Victim of faith-healing parents wants them prosecuted
A disabled 20-year-old Idaho woman who was born with a hole in her heart that was ignored by her faith-healing parents wants them prosecuted.
According to this report, Mariah Walton, above, relies heavily on an oxygen tank and may have to undergo a dangerous heart and lung transplant – hardships that could have been avoided if her parents had allowed doctors treat her when she was an infant, or even when she was a child.
But the fundamentalist Mormon parents said no.
Yes, I would like to see my parents prosecuted. They deserve it. And it might stop others.
But that won’t happen, at least at the moment. Under Idaho’s child-injury law, parents can’t be prosecuted for using “prayer or spiritual means alone” to treating ailing children.
Idaho is one of six states US with such a law.
If Walton’s parents had allowed doctors to close the congenital hole in her heart after she was born, existence would have been completely different.
Instead, they prayed and relied on “alternative” medicine, believeing that faith and prayer can conquer illness and disease.
Walton did not have a social security number or a birth certificate until she left home two years ago.

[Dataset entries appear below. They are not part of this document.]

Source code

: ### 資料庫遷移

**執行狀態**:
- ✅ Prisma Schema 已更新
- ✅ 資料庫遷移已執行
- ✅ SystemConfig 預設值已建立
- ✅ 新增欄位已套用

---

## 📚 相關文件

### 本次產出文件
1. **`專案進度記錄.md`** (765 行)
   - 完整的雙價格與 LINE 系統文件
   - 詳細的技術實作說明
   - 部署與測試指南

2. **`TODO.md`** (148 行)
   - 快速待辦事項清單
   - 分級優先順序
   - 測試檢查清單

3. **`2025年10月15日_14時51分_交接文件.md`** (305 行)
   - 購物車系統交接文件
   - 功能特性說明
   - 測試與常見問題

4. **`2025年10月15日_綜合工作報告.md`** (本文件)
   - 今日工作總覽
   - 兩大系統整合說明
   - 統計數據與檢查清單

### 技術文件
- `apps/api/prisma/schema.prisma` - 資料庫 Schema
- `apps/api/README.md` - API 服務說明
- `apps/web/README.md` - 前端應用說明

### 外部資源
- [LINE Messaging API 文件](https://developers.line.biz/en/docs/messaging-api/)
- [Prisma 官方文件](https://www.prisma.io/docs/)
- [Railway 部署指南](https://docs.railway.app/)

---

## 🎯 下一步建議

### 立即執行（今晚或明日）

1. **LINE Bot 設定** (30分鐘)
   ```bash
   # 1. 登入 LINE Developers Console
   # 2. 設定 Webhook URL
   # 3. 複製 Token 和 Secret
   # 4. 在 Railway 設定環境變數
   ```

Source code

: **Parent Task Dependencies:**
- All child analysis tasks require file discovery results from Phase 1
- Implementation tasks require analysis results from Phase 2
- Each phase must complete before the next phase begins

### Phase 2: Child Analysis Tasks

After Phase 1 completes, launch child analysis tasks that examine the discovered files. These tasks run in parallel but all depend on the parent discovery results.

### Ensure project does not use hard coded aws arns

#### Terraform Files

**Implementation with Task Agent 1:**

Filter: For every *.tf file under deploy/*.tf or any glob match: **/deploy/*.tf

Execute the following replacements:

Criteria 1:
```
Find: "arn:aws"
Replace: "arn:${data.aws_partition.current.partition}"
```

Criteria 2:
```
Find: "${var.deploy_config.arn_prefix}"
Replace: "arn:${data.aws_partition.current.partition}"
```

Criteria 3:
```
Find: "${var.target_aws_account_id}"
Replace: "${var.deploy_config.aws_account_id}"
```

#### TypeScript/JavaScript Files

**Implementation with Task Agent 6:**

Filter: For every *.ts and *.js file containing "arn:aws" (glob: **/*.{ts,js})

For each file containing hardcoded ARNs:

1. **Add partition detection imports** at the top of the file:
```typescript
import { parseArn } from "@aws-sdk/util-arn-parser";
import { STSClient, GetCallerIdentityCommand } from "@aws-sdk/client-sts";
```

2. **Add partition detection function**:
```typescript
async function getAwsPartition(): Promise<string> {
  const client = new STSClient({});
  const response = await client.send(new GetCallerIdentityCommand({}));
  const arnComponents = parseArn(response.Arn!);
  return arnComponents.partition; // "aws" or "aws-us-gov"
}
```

After suffering many health problems as a child, Mariah was told two years ago she had pulmonary hypertension, which is a kind of high blood pressure that impacts the arteries in your lungs and the right side of the heart.
Walton recently said in a panel discussion titled “Medical Neglect and Childhood Mortality in Idaho:
When I got back to my parents, my mom didn’t even want to look at me. She said, ‘Don’t talk about it, I don’t want to hear about it.’

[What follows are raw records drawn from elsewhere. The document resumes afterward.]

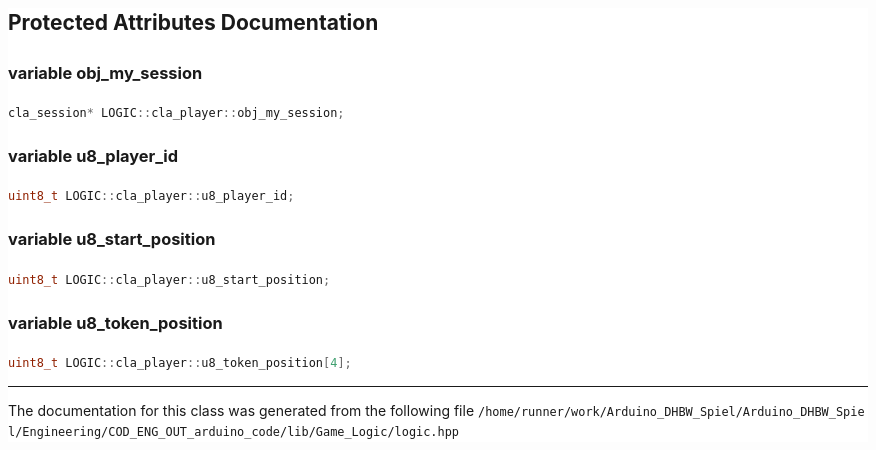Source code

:         
## Protected Attributes Documentation




### variable obj\_my\_session 

```C++
cla_session* LOGIC::cla_player::obj_my_session;
```






### variable u8\_player\_id 

```C++
uint8_t LOGIC::cla_player::u8_player_id;
```






### variable u8\_start\_position 

```C++
uint8_t LOGIC::cla_player::u8_start_position;
```






### variable u8\_token\_position 

```C++
uint8_t LOGIC::cla_player::u8_token_position[4];
```




------------------------------
The documentation for this class was generated from the following file `/home/runner/work/Arduino_DHBW_Spiel/Arduino_DHBW_Spiel/Engineering/COD_ENG_OUT_arduino_code/lib/Game_Logic/logic.hpp`

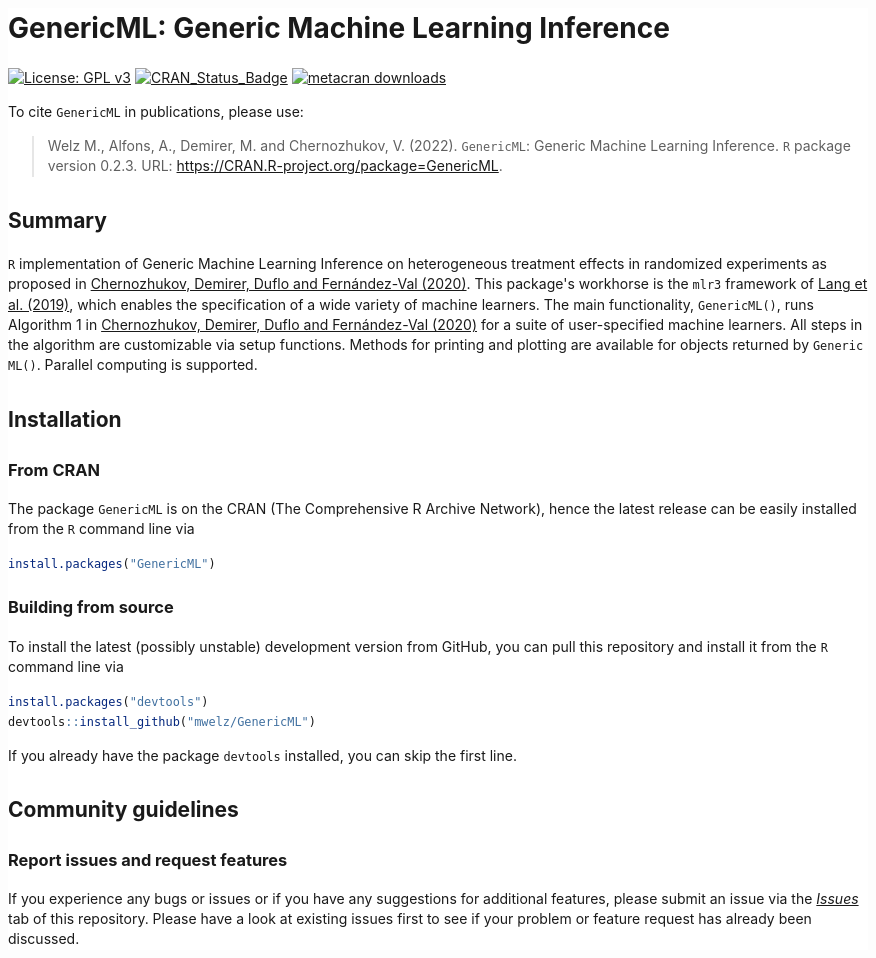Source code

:# GenericML: Generic Machine Learning Inference

[![License: GPL v3](https://img.shields.io/badge/License-GPLv3-blue.svg)](https://www.gnu.org/licenses/gpl-3.0)
[![CRAN_Status_Badge](https://www.r-pkg.org/badges/version/GenericML)](https://cran.r-project.org/package=GenericML)
[![metacran downloads](https://cranlogs.r-pkg.org/badges/GenericML)](https://cran.r-project.org/package=GenericML)

To cite `GenericML` in publications, please use:

> Welz M., Alfons, A., Demirer, M. and Chernozhukov, V. (2022). `GenericML`: Generic Machine Learning Inference. `R` package version 0.2.3. URL: https://CRAN.R-project.org/package=GenericML.


## Summary

`R` implementation of Generic Machine Learning Inference on heterogeneous treatment effects in randomized experiments as proposed in [Chernozhukov, Demirer, Duflo and Fernández-Val (2020)](https://arxiv.org/abs/1712.04802). This package's workhorse is the `mlr3` framework of [Lang et al. (2019)](https://joss.theoj.org/papers/10.21105/joss.01903), which enables the specification of a wide variety of machine learners. The main functionality, `GenericML()`, runs Algorithm 1 in [Chernozhukov, Demirer, Duflo and Fernández-Val (2020)](https://arxiv.org/abs/1712.04802) for a suite of user-specified machine learners. All steps in the algorithm are customizable via setup functions. Methods for printing and plotting are available for objects returned by `GenericML()`. Parallel computing is supported.

## Installation

### From CRAN
The package `GenericML` is on the CRAN (The Comprehensive R Archive Network), hence the latest release can be easily installed from the `R` command line via
```R
install.packages("GenericML")
```

### Building from source

To install the latest (possibly unstable) development version from GitHub, you can pull this repository and install it from the `R` command line via
```R
install.packages("devtools")
devtools::install_github("mwelz/GenericML")
```
If you already have the package `devtools` installed, you can skip the first line.

## Community guidelines

### Report issues and request features

If you experience any bugs or issues or if you have any suggestions for additional features, please submit an issue via the [*Issues*](https://github.com/mwelz/GenericML/issues) tab of this repository. Please have a look at existing issues first to see if your problem or feature request has already been discussed.
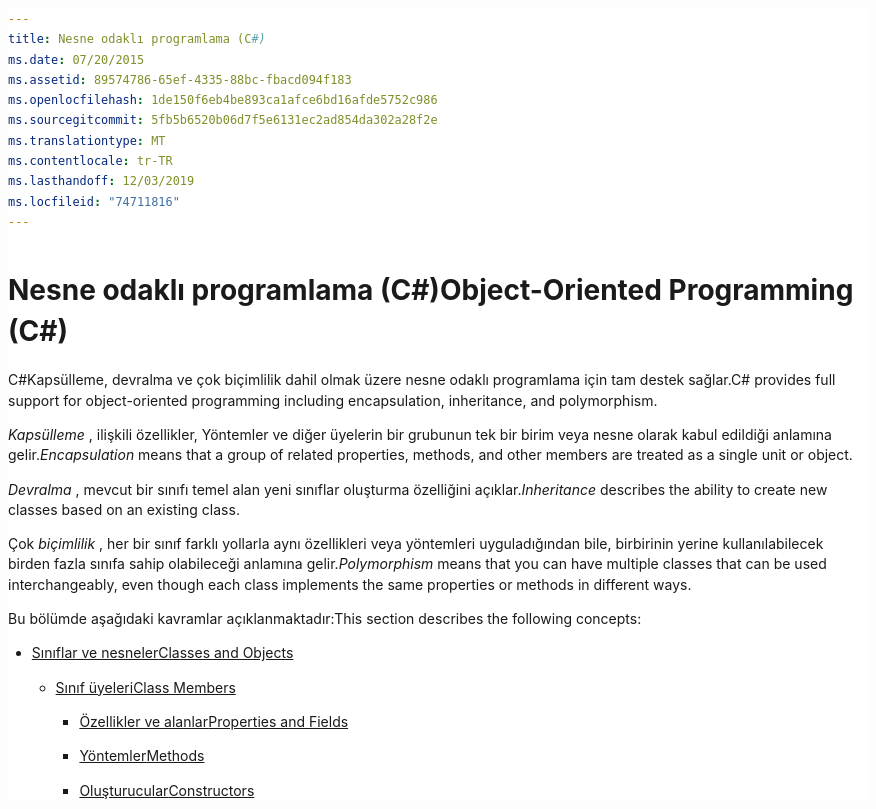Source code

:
 ```yaml
---
title: Nesne odaklı programlama (C#)
ms.date: 07/20/2015
ms.assetid: 89574786-65ef-4335-88bc-fbacd094f183
ms.openlocfilehash: 1de150f6eb4be893ca1afce6bd16afde5752c986
ms.sourcegitcommit: 5fb5b6520b06d7f5e6131ec2ad854da302a28f2e
ms.translationtype: MT
ms.contentlocale: tr-TR
ms.lasthandoff: 12/03/2019
ms.locfileid: "74711816"
---
```

# <a name="object-oriented-programming-c"></a><span data-ttu-id="cab98-102">Nesne odaklı programlama (C#)</span><span class="sxs-lookup"><span data-stu-id="cab98-102">Object-Oriented Programming (C#)</span></span>

<span data-ttu-id="cab98-103">C#Kapsülleme, devralma ve çok biçimlilik dahil olmak üzere nesne odaklı programlama için tam destek sağlar.</span><span class="sxs-lookup"><span data-stu-id="cab98-103">C# provides full support for object-oriented programming including encapsulation, inheritance, and polymorphism.</span></span>

<span data-ttu-id="cab98-104">*Kapsülleme* , ilişkili özellikler, Yöntemler ve diğer üyelerin bir grubunun tek bir birim veya nesne olarak kabul edildiği anlamına gelir.</span><span class="sxs-lookup"><span data-stu-id="cab98-104">*Encapsulation* means that a group of related properties, methods, and other members are treated as a single unit or object.</span></span>

<span data-ttu-id="cab98-105">*Devralma* , mevcut bir sınıfı temel alan yeni sınıflar oluşturma özelliğini açıklar.</span><span class="sxs-lookup"><span data-stu-id="cab98-105">*Inheritance* describes the ability to create new classes based on an existing class.</span></span>

<span data-ttu-id="cab98-106">Çok *biçimlilik* , her bir sınıf farklı yollarla aynı özellikleri veya yöntemleri uyguladığından bile, birbirinin yerine kullanılabilecek birden fazla sınıfa sahip olabileceği anlamına gelir.</span><span class="sxs-lookup"><span data-stu-id="cab98-106">*Polymorphism* means that you can have multiple classes that can be used interchangeably, even though each class implements the same properties or methods in different ways.</span></span>

<span data-ttu-id="cab98-107">Bu bölümde aşağıdaki kavramlar açıklanmaktadır:</span><span class="sxs-lookup"><span data-stu-id="cab98-107">This section describes the following concepts:</span></span>

- [<span data-ttu-id="cab98-108">Sınıflar ve nesneler</span><span class="sxs-lookup"><span data-stu-id="cab98-108">Classes and Objects</span></span>](#Classes)

  - [<span data-ttu-id="cab98-109">Sınıf üyeleri</span><span class="sxs-lookup"><span data-stu-id="cab98-109">Class Members</span></span>](#Members)

    - [<span data-ttu-id="cab98-110">Özellikler ve alanlar</span><span class="sxs-lookup"><span data-stu-id="cab98-110">Properties and Fields</span></span>](#Properties)

    - [<span data-ttu-id="cab98-111">Yöntemler</span><span class="sxs-lookup"><span data-stu-id="cab98-111">Methods</span></span>](#Methods)

    - [<span data-ttu-id="cab98-112">Oluşturucular</span><span class="sxs-lookup"><span data-stu-id="cab98-112">Constructors</span></span>](#Constructors)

Mariah has spent much time in the hospital and has nearly died, but as she said in the panel discussion, her parents:
Were legally allowed to let me get to this point.
I feel it is not OK for people to be allowed to ignore modern science that saves lives.
There may be a change in the law soon, as Idaho Governor Butch Otter is calling on state politicians to examine the issue. Two children in the state died in 2012 without proper treatment.